Nie Li (born September 1930) is a retired Lieutenant General of the Chinese People's Liberation Army and the first woman to hold the rank.

==Early life==
Nie was born in Shanghai in 1930. She was the daughter of Nie Rongzhen, who was a Marshal of the PLA, and Zhang Ruihua. As her father was from Jiangjin, Sichuan, she is considered a Jiangjin native by Chinese convention. When she was four years old, Nie was imprisoned along with her mother by the Kuomintang. They were released two years later and Zhang Ruihua sent her daughter to be raised with a family in the countryside. At age 14, Nie was sent to work in a cotton mill.

==Education==
Zhou Enlai dispatched people to take Nie to a Communist-controlled area in Beijing in 1945. On arrival, 15-year-old Nie entered the first year of elementary school. In 1955, Nie went to Leningrad to study at the Leningrad Institute of Fine Mechanics and Optics. She graduated and returned to China in 1960.

==Career==
On her return, Nie was assigned as a technician to a lab in the Ministry of National Defense of the People's Republic of China, researching missile technology. Over the years, Nie held various roles in the Ministry's Fifth Institute (五院 (wǔyuàn)), as well as the Ministry of Aerospace Industry and Ministry of Science and Technology. She worked on projects including the earliest Yuan Wang-class tracking ship, launched in 1977, as well as the first Chinese supercomputers, Yinhe models I and II, throughout the 1980s and early 1990s.

In 1988, Nie was presented with the rank of major general. Nie and another four women promoted at this time were the first female generals since Li Zhen's commission in 1955. Nie was promoted to lieutenant general on 24 July 1993.

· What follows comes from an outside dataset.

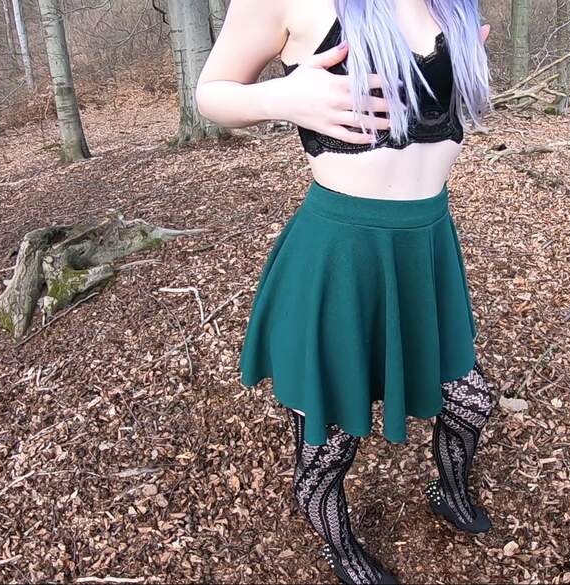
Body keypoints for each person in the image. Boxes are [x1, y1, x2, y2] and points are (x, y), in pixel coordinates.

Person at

She served twice as deputy chairperson on the All-China Women's Federation. Nie was a representative at the 7th National People's Congress, as well as the 8th National People's Congress.

==Personal life==
Nie met Ding Henggao whilst studying in Leningrad. The two married in 1962 in Guangzhou and the ceremony was described by Tao Siliang, Tao Zhu's daughter, as, "solemn and also so simple." At the time, people were surprised that the daughter of a marshal had not married someone of equal or higher status. Ding was later awarded the rank of full general. Nie and Ding had one daughter.